I was deeply offended by a slide in a recent talk at #CVPR2024 that falsely accused my country of genocide. Such baseless political statements have no place in our scientific community. Let's keep our focus on advancing science and leave politics at the door. @CVPR pic.twitter.com/WucHUoNHcd
— Yizhak Ben-Shabat (Itzik) 💔 @CVPR✈️ (@sitzikbs) June 18, 2024
The IEEE / CVF Computer Vision and Pattern Recognition Conference (CVPR) calls itself "the premier annual computer vision event" and it includes "comprising the main conference and several co-located workshops and short courses. This year it has been taking place in Seattle, starting on Monday, and it will continue through Friday.
Yizhak Ben-Shabat (Itzik), a well-known figure in the field of computer vision, expressed his outrage in a tweet after seeing the slide and uploading it online. He wrote, "I was deeply offended by a slide in a recent talk at #CVPR2024 that falsely accused my country of genocide. Such baseless political statements have no place in our scientific community.

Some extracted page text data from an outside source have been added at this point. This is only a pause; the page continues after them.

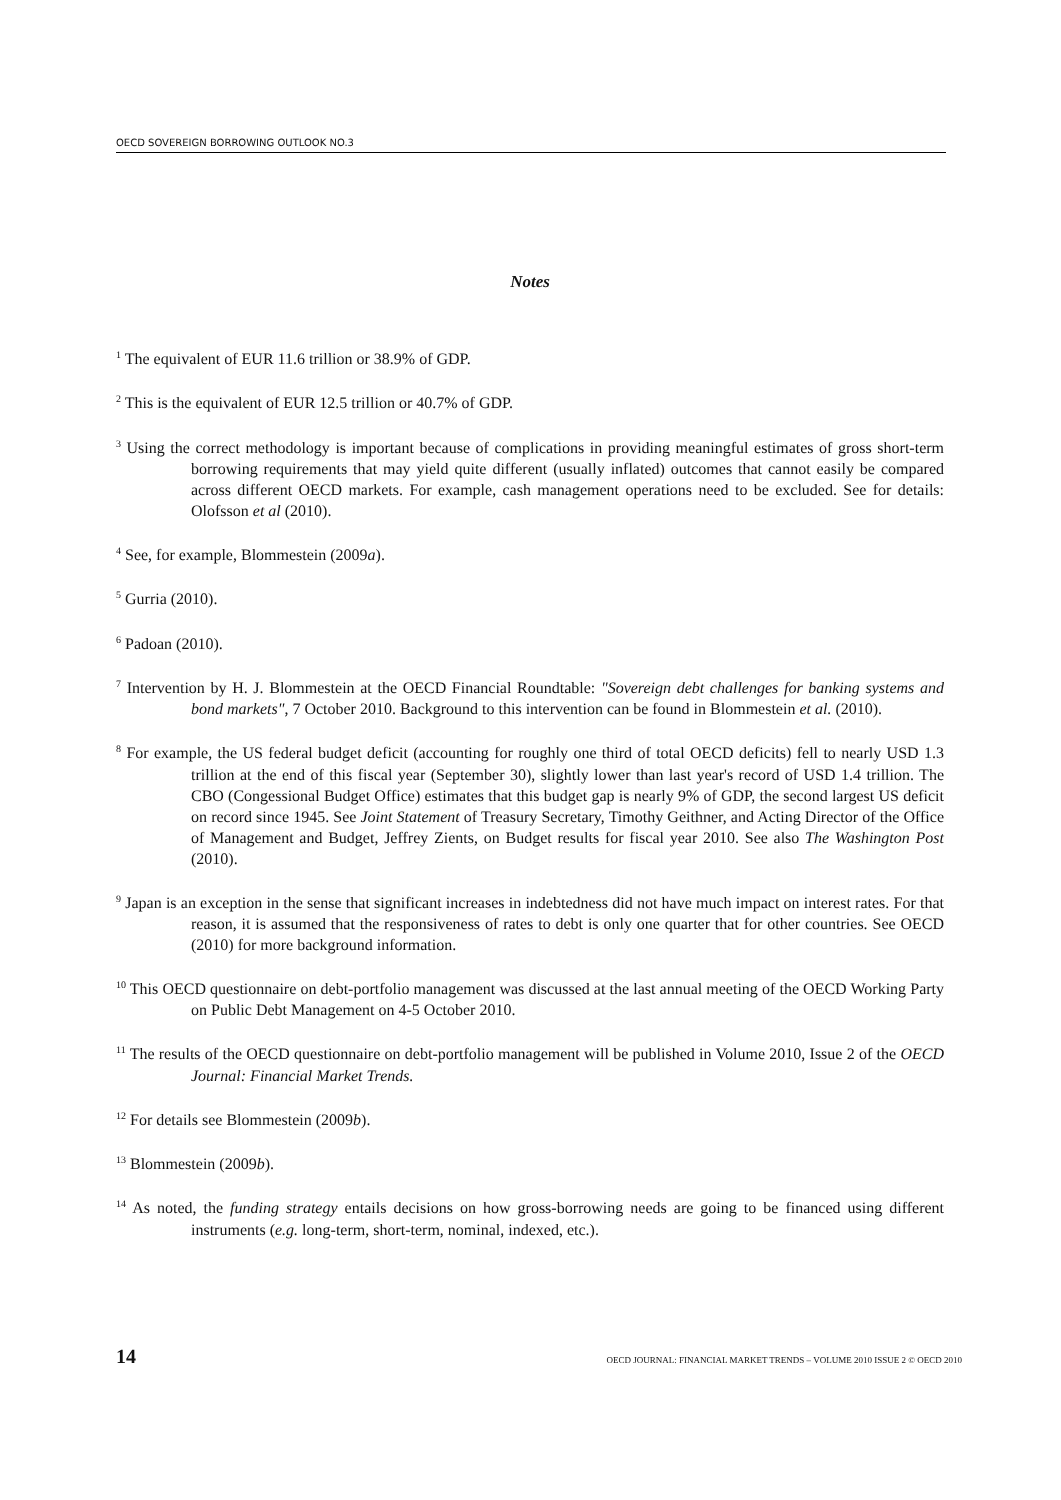OECD SOVEREIGN BORROWING OUTLOOK NO.3
Notes
<sup>1</sup> The equivalent of EUR 11.6 trillion or 38.9% of GDP.
<sup>2</sup> This is the equivalent of EUR 12.5 trillion or 40.7% of GDP.
<sup>3</sup> Using the correct methodology is important because of complications in providing meaningful estimates of gross short-term borrowing requirements that may yield quite different (usually inflated) outcomes that cannot easily be compared across different OECD markets. For example, cash management operations need to be excluded. See for details: Olofsson et al (2010).
<sup>4</sup> See, for example, Blommestein (2009a).
<sup>5</sup> Gurria (2010).
<sup>6</sup> Padoan (2010).
<sup>7</sup> Intervention by H. J. Blommestein at the OECD Financial Roundtable: "Sovereign debt challenges for banking systems and bond markets", 7 October 2010. Background to this intervention can be found in Blommestein et al. (2010).
<sup>8</sup> For example, the US federal budget deficit (accounting for roughly one third of total OECD deficits) fell to nearly USD 1.3 trillion at the end of this fiscal year (September 30), slightly lower than last year's record of USD 1.4 trillion. The CBO (Congessional Budget Office) estimates that this budget gap is nearly 9% of GDP, the second largest US deficit on record since 1945. See Joint Statement of Treasury Secretary, Timothy Geithner, and Acting Director of the Office of Management and Budget, Jeffrey Zients, on Budget results for fiscal year 2010. See also The Washington Post (2010).
<sup>9</sup> Japan is an exception in the sense that significant increases in indebtedness did not have much impact on interest rates. For that reason, it is assumed that the responsiveness of rates to debt is only one quarter that for other countries. See OECD (2010) for more background information.
<sup>10</sup> This OECD questionnaire on debt-portfolio management was discussed at the last annual meeting of the OECD Working Party on Public Debt Management on 4-5 October 2010.
<sup>11</sup> The results of the OECD questionnaire on debt-portfolio management will be published in Volume 2010, Issue 2 of the OECD Journal: Financial Market Trends.
<sup>12</sup> For details see Blommestein (2009b).
<sup>13</sup> Blommestein (2009b).
<sup>14</sup> As noted, the funding strategy entails decisions on how gross-borrowing needs are going to be financed using different instruments (e.g. long-term, short-term, nominal, indexed, etc.).
14 OECD JOURNAL: FINANCIAL MARKET TRENDS – VOLUME 2010 ISSUE 2 © OECD 2010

Let's keep our focus on advancing science and leave politics at the door. @CVPR". The slide, apart from supposedly accepting the falsehood that Israel was carrying out genocide in the Gaza Strip, also listed Israeli and international companies as supposedly being embroiled in this made-up claim.

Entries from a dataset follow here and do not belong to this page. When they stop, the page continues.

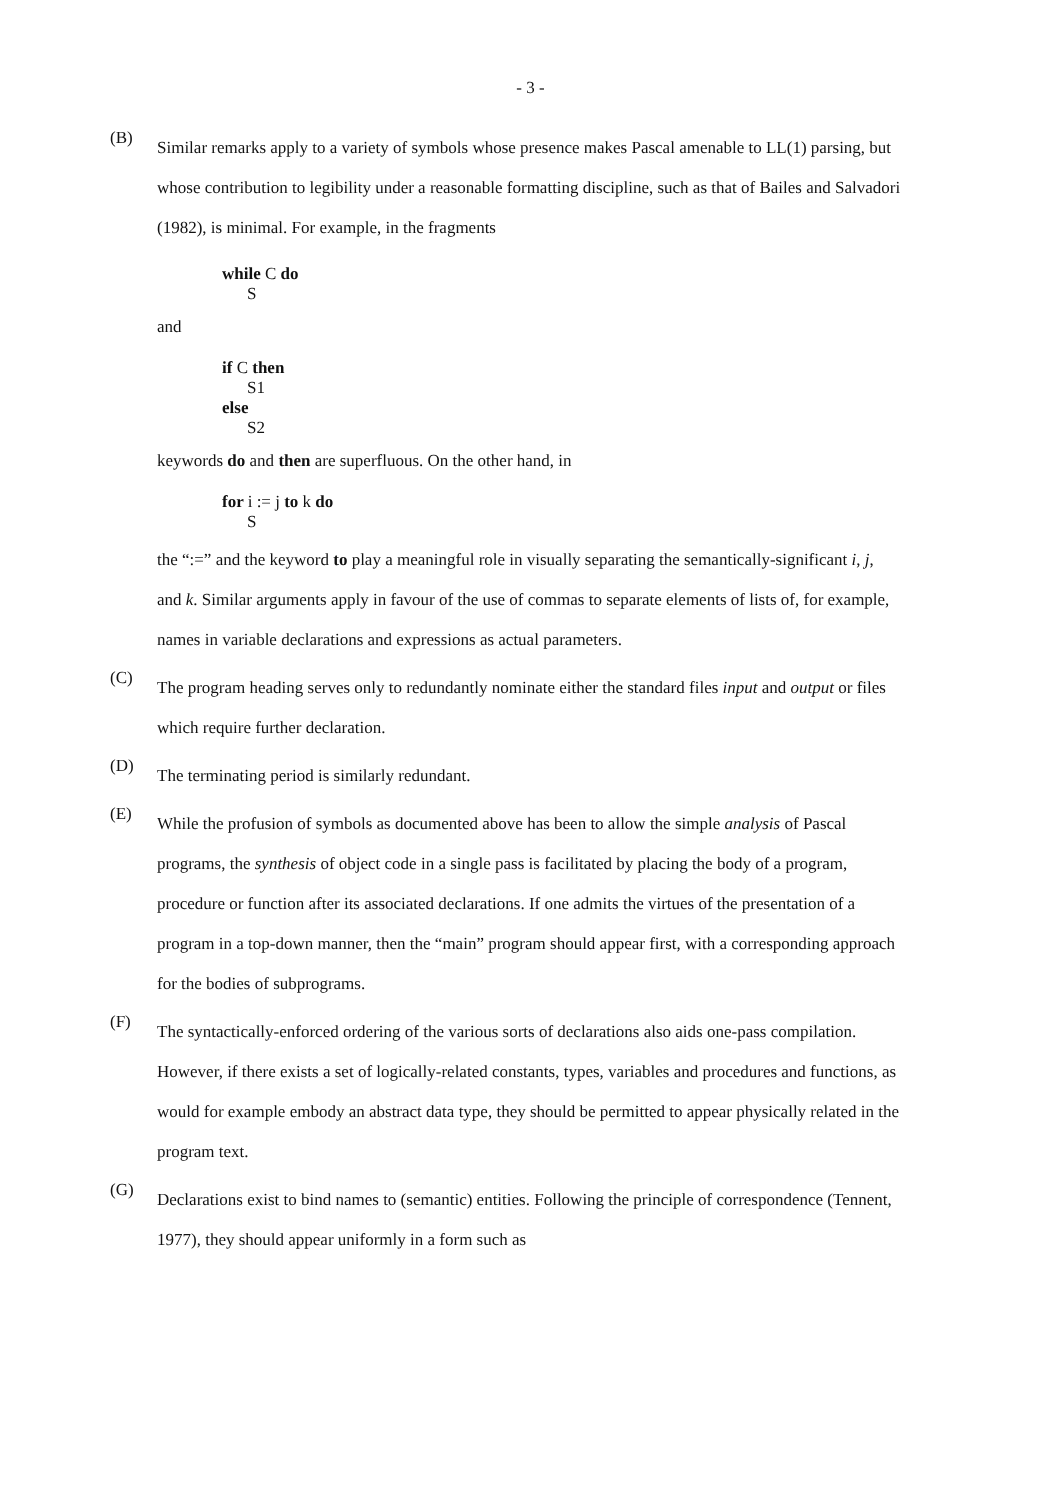- 3 -
(B)
Similar remarks apply to a variety of symbols whose presence makes Pascal amenable to LL(1) parsing, but whose contribution to legibility under a reasonable formatting discipline, such as that of Bailes and Salvadori (1982), is minimal. For example, in the fragments
while C do
S
and
if C then
S1
else
S2
keywords do and then are superfluous. On the other hand, in
for i := j to k do
S
the “:=” and the keyword to play a meaningful role in visually separating the semantically-significant i, j, and k. Similar arguments apply in favour of the use of commas to separate elements of lists of, for example, names in variable declarations and expressions as actual parameters.
(C)
The program heading serves only to redundantly nominate either the standard files input and output or files which require further declaration.
(D)
The terminating period is similarly redundant.
(E)
While the profusion of symbols as documented above has been to allow the simple analysis of Pascal programs, the synthesis of object code in a single pass is facilitated by placing the body of a program, procedure or function after its associated declarations. If one admits the virtues of the presentation of a program in a top-down manner, then the “main” program should appear first, with a corresponding approach for the bodies of subprograms.
(F)
The syntactically-enforced ordering of the various sorts of declarations also aids one-pass compilation. However, if there exists a set of logically-related constants, types, variables and procedures and functions, as would for example embody an abstract data type, they should be permitted to appear physically related in the program text.
(G)
Declarations exist to bind names to (semantic) entities. Following the principle of correspondence (Tennent, 1977), they should appear uniformly in a form such as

The companies listed on the slide, according to the picture he showed, included Elbit (an Israeli company), with its "weapons and drones"; Amazon through its "cloud compute for military", Palantir, through its "AI targeting for bombing" and Lockheed Martin, through its "missiles and weapons."
Call for separating science and politics
Ben-Shabat's tweet, according to a later tweet on the same thread, was directed at a slide that appeared in a presentation during the conference's Workshop on Responsible Data, which aimed to address issues surrounding the inclusivity and diversity of datasets used in machine learning and artificial intelligence applications.
Thank you. It was presented here: https://t.co/uNGAK8RAn0
— Yizhak Ben-Shabat (Itzik) 💔 @CVPR✈️ (@sitzikbs) June 18, 2024
The thread prompted a major backlash online, with pro-Israeli users attacking the conference for allowing the slide to appear. There was no information on who presented it and whether it was cleared with the organizers for the event before the workshop. The organizers have yet to respond to the allegations.